The complex interdependence framework can be seen as an attempt to synthesise elements of realist and liberal thought.

One conception is instrumental. The criminal law is a technique orinstrument that can be used to serve various possible ends. We arejustified in maintaining a system of criminal law if it is an efficienttechnique for achieving worthwhile ends; its structure and contentshould then be determined by asking how it can serve those ends mostefficiently.


What is the Difference Between a Theory and a Hypothesis?
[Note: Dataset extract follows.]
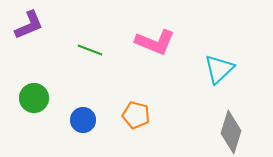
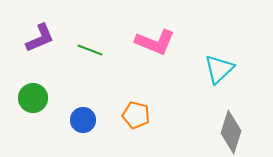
purple L-shape: moved 11 px right, 13 px down
green circle: moved 1 px left
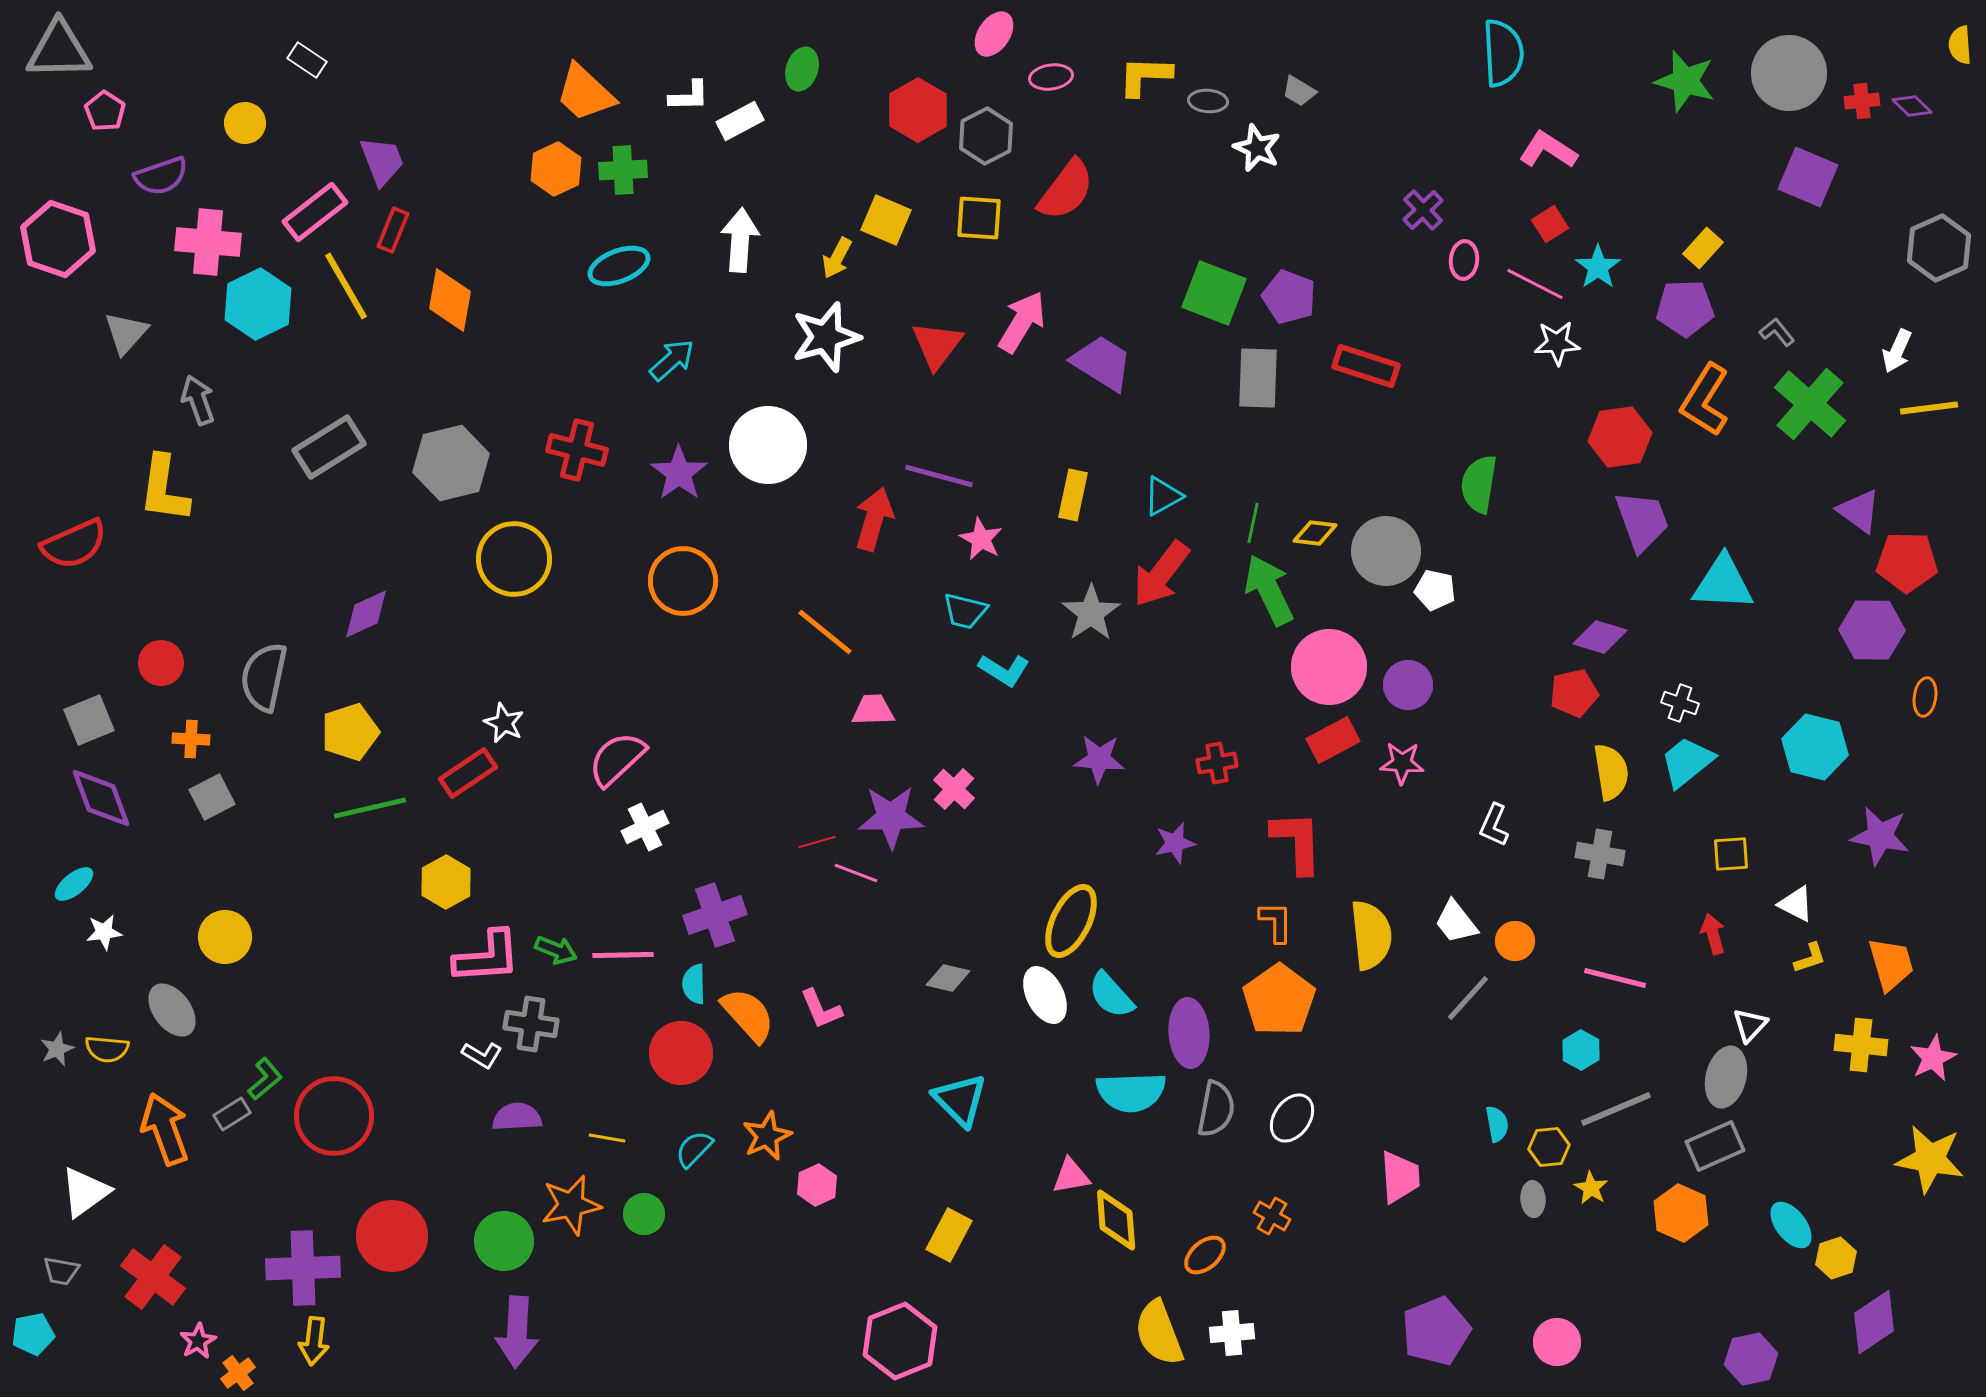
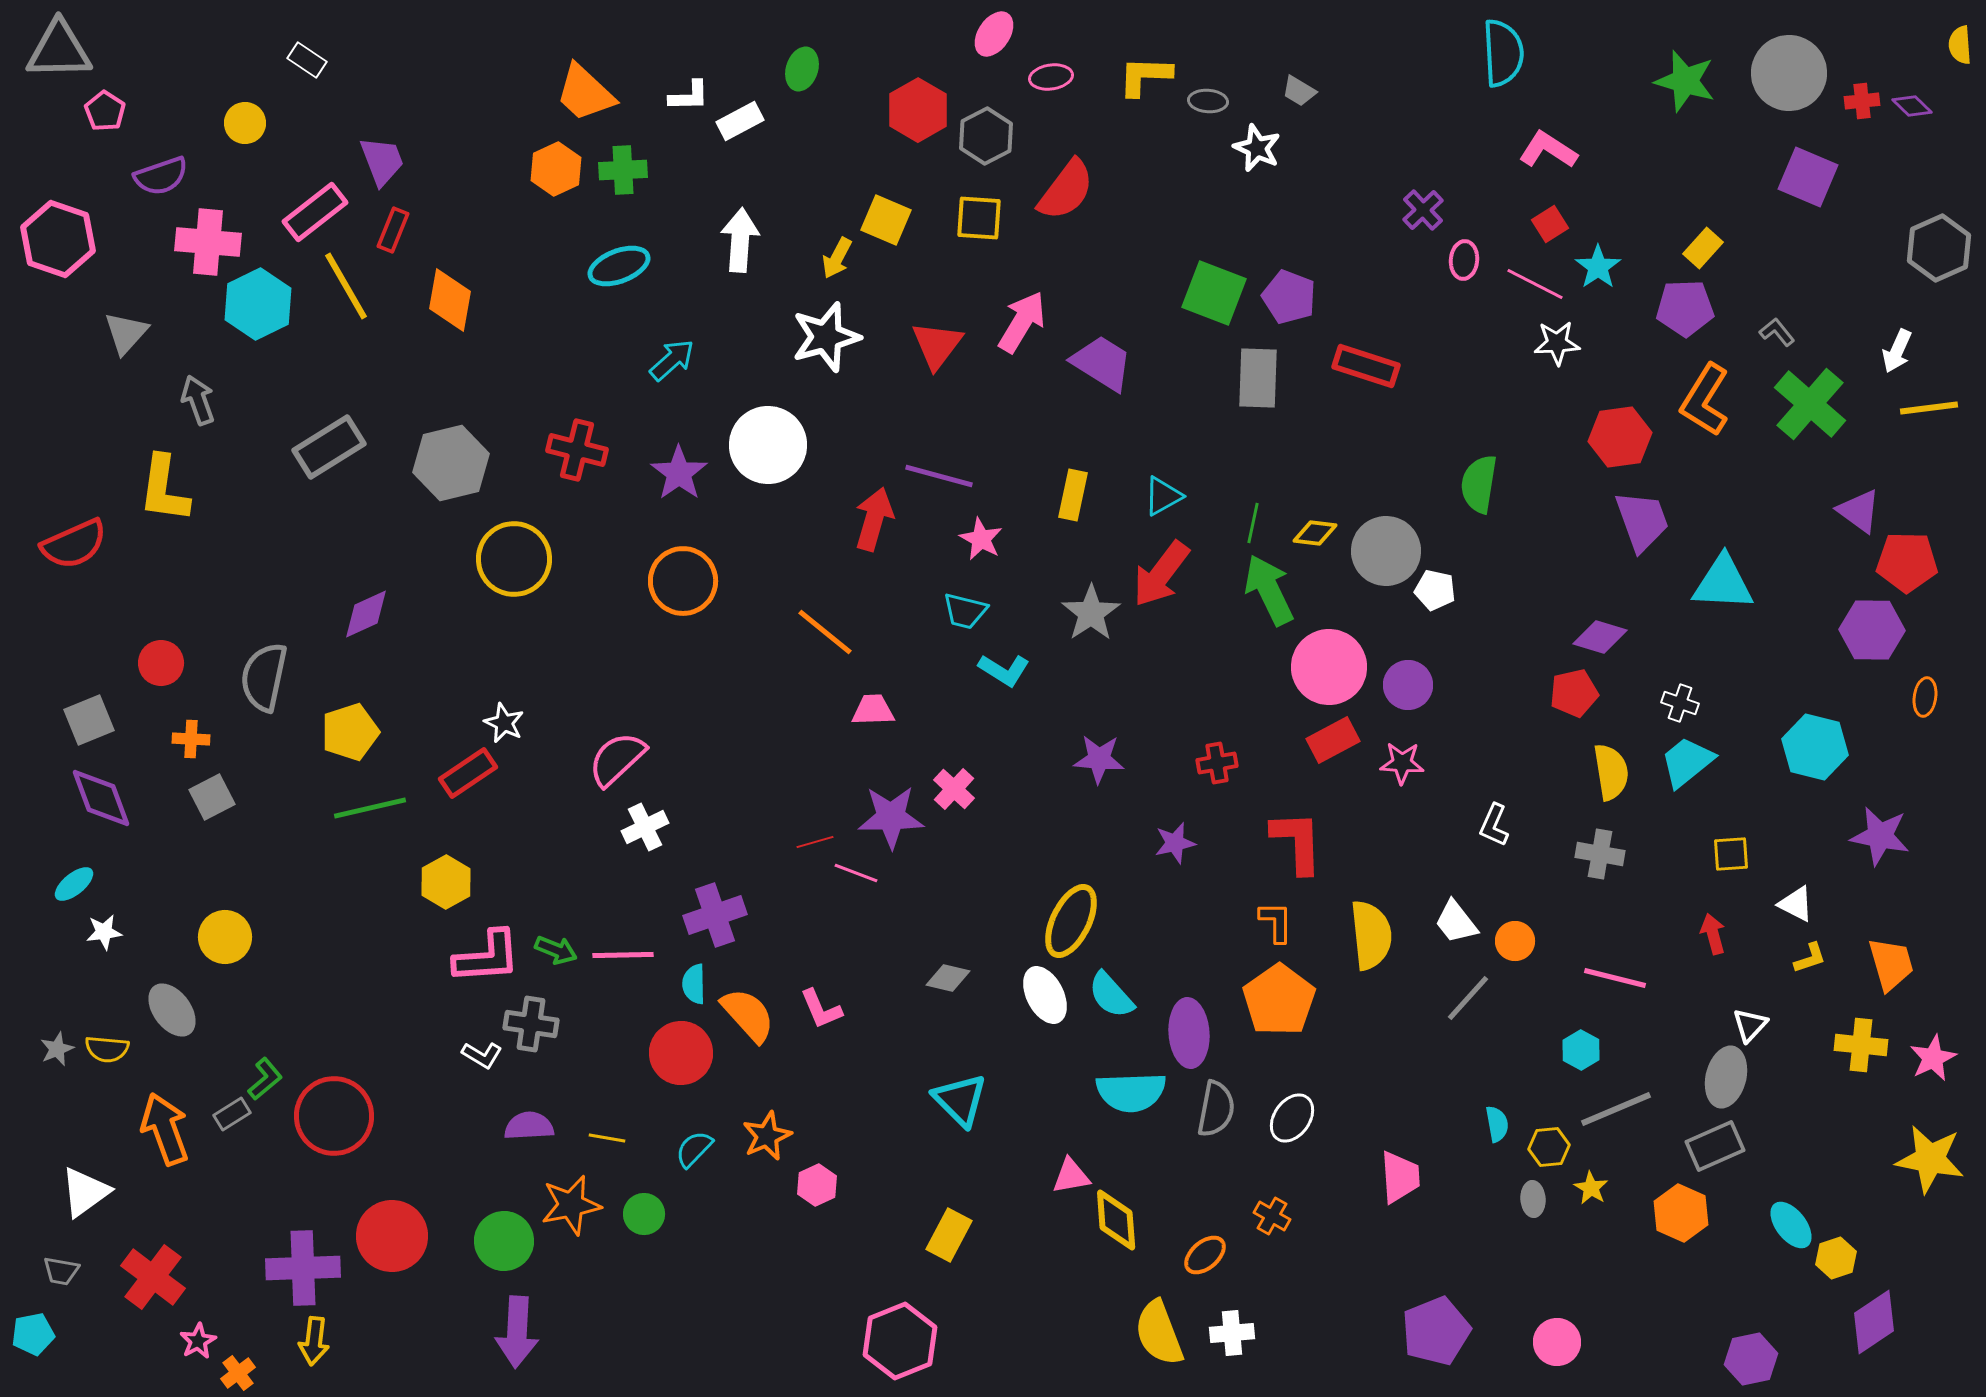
red line at (817, 842): moved 2 px left
purple semicircle at (517, 1117): moved 12 px right, 9 px down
The first objection is, as it stands, unimpressive, and sometimesexpresses an incoherent moral relativism which makes the moral demandthat we should not make moral demands of others (see B. Williams 1976:34–9). It does reflect two general issues that face any attempt tojustify systems of political authority and law: the question of how fara polity depends for its legitimacy on a normative consensus, at leasta Rawlsian overlapping consensus, amongst its members, and how far lawand polity are possible in contexts of radical disagreement; and thequestion of whether and how a polity can claim legitimate authorityover those who reject its central values and its normative claims. Wecannot pursue these questions here, although we may note that they areas urgent for abolitionists as they are for advocates of the criminallaw, since their favoured practices and institutions depend, just as asystem of criminal law does, on the legitimacy and authority of thepolity that sustains them. However, this first objection does alsoraise a question that is more specific to the criminal law, and thatmust be answered by those who would defend the criminal law: what kindsof norm, with what kind of claimed authority, does or should thecriminal law declare—and should we maintain an institution thatseeks to declare and support such norms?

Compare and contrast a theory and law. Give one way …

Thus an instrumentalist approach to the justification of criminallaw seems to leave it as something of an open question whether the lawshould criminalize only immoral conduct, or should subject only morallyculpable agents to criminal liability. At the other extreme of thespectrum of theories of criminal law, by contrast, we find accountsthat make immorality and moral culpability central to the properconcerns of the criminal law.

hypothesis, law, and theory - let's compare them to ..

There are, of course, other types of Legal Moralism than Moore's. Anyversion of Legal Moralism claims that the immorality of a given kindof conduct is significantly relevant to the question of whether itshould be criminalized. We can then distinguish positive from negativeversions. Positive Legal Moralists hold that immorality is a goodreason for criminalization—not necessarily that it creates apresumption in favour of criminalization, but that it provides areason that should carry some weight in our deliberations (seeFeinberg 1984: 27; 1988: 324). Negative Legal Moralists hold insteadthat immorality constitutes only a necessary condition forcriminalization: we must not criminalize conduct unless it is immoral,but its immorality does not give us any positive reason to criminalizeit. Negative Legal Moralism, like negative retributivism (see Dolinko1991: 539–43), acts as a side-constraint on our pursuit of the goalsthat provide our positive reasons for maintaining a system of criminallaw, whereas a positive Legal Moralism helps to set those goals (seealso Simester and von Hirsch 2011: ch. 2; Duff forthcoming). We should notetoo that a positive Legal Moralist as defined here need not be anegative Legal Moralist: one can believe that immorality provides agood reason for criminalization whilst also believing that there areother reasons, including reasons for criminalizing conduct that is notimmoral. (We will also look later at the argument that whilstimmorality as such provides no reason for criminalization,immorality of the right kind does provide a good reason.)Furthermore, even positive Legal Moralists need not think, with Moore,that the reason for criminalizing immoral conduct is precisely andonly to secure its retributive punishment: she could instead believe,as Feinberg's Legal Moralist does, that we should criminalize it inorder to prevent it, and therefore only if criminalizing it would belikely to reduce its incidence (see Feinberg 1988: 324).